Records from a data source:

*** Block opens ***

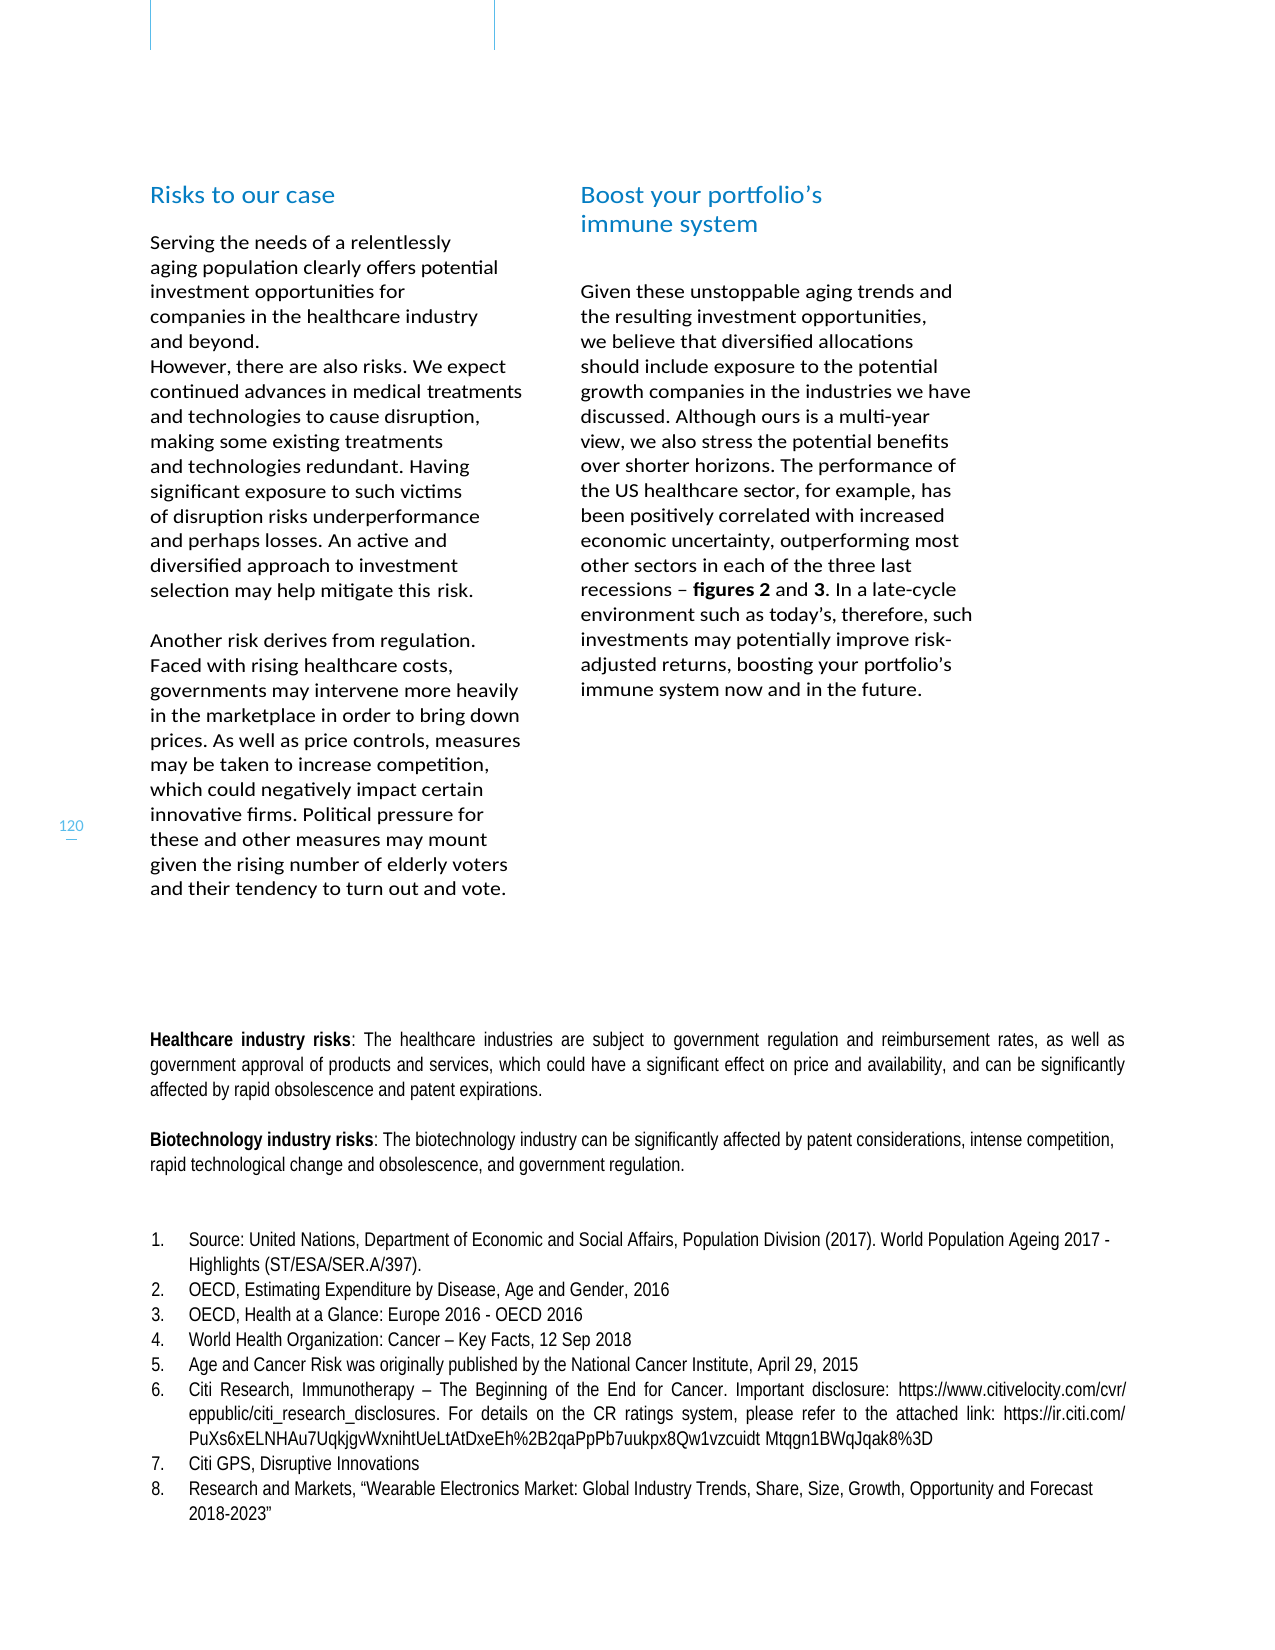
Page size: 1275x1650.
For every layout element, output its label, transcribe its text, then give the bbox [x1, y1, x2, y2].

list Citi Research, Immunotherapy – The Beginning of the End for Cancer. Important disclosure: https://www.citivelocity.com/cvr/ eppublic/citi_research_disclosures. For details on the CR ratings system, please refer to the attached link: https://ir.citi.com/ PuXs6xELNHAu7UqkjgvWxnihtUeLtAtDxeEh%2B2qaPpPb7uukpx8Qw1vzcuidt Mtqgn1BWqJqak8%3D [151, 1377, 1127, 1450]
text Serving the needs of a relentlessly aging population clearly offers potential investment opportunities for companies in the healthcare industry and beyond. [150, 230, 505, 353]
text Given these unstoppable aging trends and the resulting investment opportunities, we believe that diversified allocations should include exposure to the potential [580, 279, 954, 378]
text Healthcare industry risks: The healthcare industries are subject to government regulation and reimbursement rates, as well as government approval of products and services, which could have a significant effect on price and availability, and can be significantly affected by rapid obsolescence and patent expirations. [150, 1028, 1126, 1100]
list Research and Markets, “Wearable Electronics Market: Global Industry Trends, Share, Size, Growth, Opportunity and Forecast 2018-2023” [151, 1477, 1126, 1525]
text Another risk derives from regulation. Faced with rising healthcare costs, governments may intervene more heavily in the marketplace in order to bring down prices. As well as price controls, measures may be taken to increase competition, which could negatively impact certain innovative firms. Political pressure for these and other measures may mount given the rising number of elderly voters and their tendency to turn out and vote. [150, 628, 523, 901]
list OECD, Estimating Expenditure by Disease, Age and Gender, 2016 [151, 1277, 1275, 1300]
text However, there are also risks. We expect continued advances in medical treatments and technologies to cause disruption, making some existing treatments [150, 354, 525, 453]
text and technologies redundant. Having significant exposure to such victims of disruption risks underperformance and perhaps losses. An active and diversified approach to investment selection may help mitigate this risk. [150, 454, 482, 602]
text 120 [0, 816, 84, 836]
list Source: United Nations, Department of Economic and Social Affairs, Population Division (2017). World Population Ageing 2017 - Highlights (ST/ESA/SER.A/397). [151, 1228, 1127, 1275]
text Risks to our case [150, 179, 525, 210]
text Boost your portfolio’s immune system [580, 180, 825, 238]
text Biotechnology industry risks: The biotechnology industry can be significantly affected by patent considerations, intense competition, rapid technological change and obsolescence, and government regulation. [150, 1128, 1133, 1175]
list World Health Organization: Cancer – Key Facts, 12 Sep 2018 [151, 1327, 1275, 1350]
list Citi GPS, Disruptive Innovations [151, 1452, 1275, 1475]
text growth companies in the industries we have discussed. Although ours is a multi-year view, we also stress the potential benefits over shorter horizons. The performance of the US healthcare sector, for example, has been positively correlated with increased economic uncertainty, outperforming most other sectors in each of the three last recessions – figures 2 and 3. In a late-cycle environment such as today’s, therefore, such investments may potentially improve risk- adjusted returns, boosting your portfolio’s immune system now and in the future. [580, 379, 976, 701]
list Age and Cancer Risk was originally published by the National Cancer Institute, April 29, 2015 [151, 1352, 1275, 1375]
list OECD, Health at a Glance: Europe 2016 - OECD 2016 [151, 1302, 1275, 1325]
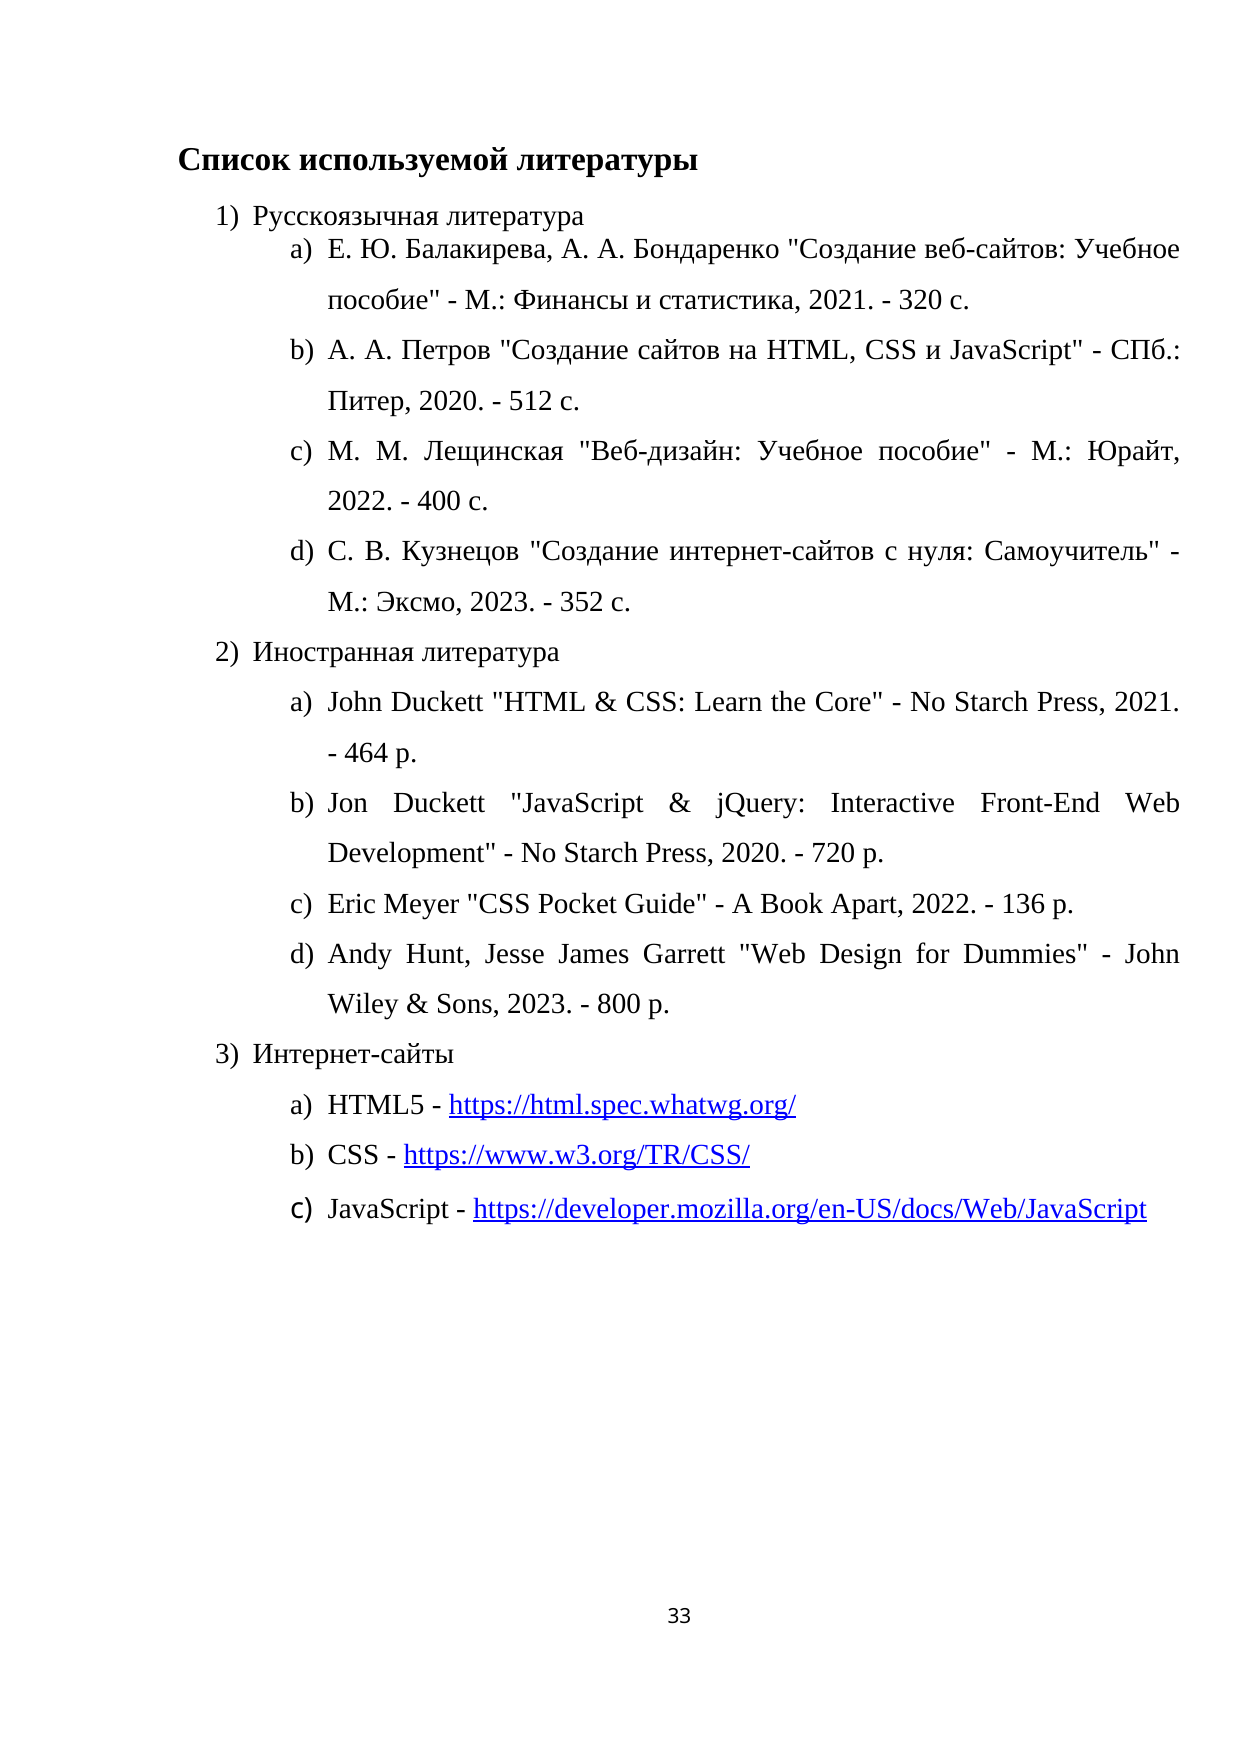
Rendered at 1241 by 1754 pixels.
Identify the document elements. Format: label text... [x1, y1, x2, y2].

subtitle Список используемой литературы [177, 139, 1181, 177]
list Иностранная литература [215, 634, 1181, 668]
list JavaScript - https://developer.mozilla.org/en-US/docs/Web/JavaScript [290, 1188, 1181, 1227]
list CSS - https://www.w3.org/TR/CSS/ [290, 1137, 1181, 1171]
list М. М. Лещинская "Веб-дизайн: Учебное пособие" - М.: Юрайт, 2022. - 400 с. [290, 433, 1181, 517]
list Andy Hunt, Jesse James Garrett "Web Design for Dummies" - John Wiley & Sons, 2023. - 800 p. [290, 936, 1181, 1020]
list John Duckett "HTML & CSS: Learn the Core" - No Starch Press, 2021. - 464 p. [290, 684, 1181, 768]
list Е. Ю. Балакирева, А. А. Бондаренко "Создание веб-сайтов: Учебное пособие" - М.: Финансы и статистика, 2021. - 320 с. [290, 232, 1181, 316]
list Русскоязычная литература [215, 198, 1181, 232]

*** Block closes ***

→ How to complete this task:
Where an entry contains an image, skip the image and write out the rest exactly.

→ Your solution:
Page size: 1275x1650.
For every layout element, output its label, transcribe its text, then give the bbox [x1, y1, x2, y2].

list Citi Research, Immunotherapy – The Beginning of the End for Cancer. Important disclosure: https://www.citivelocity.com/cvr/ eppublic/citi_research_disclosures. For details on the CR ratings system, please refer to the attached link: https://ir.citi.com/ PuXs6xELNHAu7UqkjgvWxnihtUeLtAtDxeEh%2B2qaPpPb7uukpx8Qw1vzcuidt Mtqgn1BWqJqak8%3D [151, 1377, 1127, 1450]
text Serving the needs of a relentlessly aging population clearly offers potential investment opportunities for companies in the healthcare industry and beyond. [150, 230, 505, 353]
text Given these unstoppable aging trends and the resulting investment opportunities, we believe that diversified allocations should include exposure to the potential [580, 279, 954, 378]
text Healthcare industry risks: The healthcare industries are subject to government regulation and reimbursement rates, as well as government approval of products and services, which could have a significant effect on price and availability, and can be significantly affected by rapid obsolescence and patent expirations. [150, 1028, 1126, 1100]
list Research and Markets, “Wearable Electronics Market: Global Industry Trends, Share, Size, Growth, Opportunity and Forecast 2018-2023” [151, 1477, 1126, 1525]
text Another risk derives from regulation. Faced with rising healthcare costs, governments may intervene more heavily in the marketplace in order to bring down prices. As well as price controls, measures may be taken to increase competition, which could negatively impact certain innovative firms. Political pressure for these and other measures may mount given the rising number of elderly voters and their tendency to turn out and vote. [150, 628, 523, 901]
list OECD, Estimating Expenditure by Disease, Age and Gender, 2016 [151, 1277, 1275, 1300]
text However, there are also risks. We expect continued advances in medical treatments and technologies to cause disruption, making some existing treatments [150, 354, 525, 453]
text and technologies redundant. Having significant exposure to such victims of disruption risks underperformance and perhaps losses. An active and diversified approach to investment selection may help mitigate this risk. [150, 454, 482, 602]
text 120 [0, 816, 84, 836]
list Source: United Nations, Department of Economic and Social Affairs, Population Division (2017). World Population Ageing 2017 - Highlights (ST/ESA/SER.A/397). [151, 1228, 1127, 1275]
text Risks to our case [150, 179, 525, 210]
text Boost your portfolio’s immune system [580, 180, 825, 238]
text Biotechnology industry risks: The biotechnology industry can be significantly affected by patent considerations, intense competition, rapid technological change and obsolescence, and government regulation. [150, 1128, 1133, 1175]
list World Health Organization: Cancer – Key Facts, 12 Sep 2018 [151, 1327, 1275, 1350]
list Citi GPS, Disruptive Innovations [151, 1452, 1275, 1475]
text growth companies in the industries we have discussed. Although ours is a multi-year view, we also stress the potential benefits over shorter horizons. The performance of the US healthcare sector, for example, has been positively correlated with increased economic uncertainty, outperforming most other sectors in each of the three last recessions – figures 2 and 3. In a late-cycle environment such as today’s, therefore, such investments may potentially improve risk- adjusted returns, boosting your portfolio’s immune system now and in the future. [580, 379, 976, 701]
list Age and Cancer Risk was originally published by the National Cancer Institute, April 29, 2015 [151, 1352, 1275, 1375]
list OECD, Health at a Glance: Europe 2016 - OECD 2016 [151, 1302, 1275, 1325]
Rendered at 1241 by 1754 pixels.
Identify the document elements. Format: label text... [x1, y1, x2, y2].

subtitle Список используемой литературы [177, 139, 1181, 177]
list Иностранная литература [215, 634, 1181, 668]
list JavaScript - https://developer.mozilla.org/en-US/docs/Web/JavaScript [290, 1188, 1181, 1227]
list CSS - https://www.w3.org/TR/CSS/ [290, 1137, 1181, 1171]
list М. М. Лещинская "Веб-дизайн: Учебное пособие" - М.: Юрайт, 2022. - 400 с. [290, 433, 1181, 517]
list Andy Hunt, Jesse James Garrett "Web Design for Dummies" - John Wiley & Sons, 2023. - 800 p. [290, 936, 1181, 1020]
list John Duckett "HTML & CSS: Learn the Core" - No Starch Press, 2021. - 464 p. [290, 684, 1181, 768]
list Е. Ю. Балакирева, А. А. Бондаренко "Создание веб-сайтов: Учебное пособие" - М.: Финансы и статистика, 2021. - 320 с. [290, 232, 1181, 316]
list Русскоязычная литература [215, 198, 1181, 232]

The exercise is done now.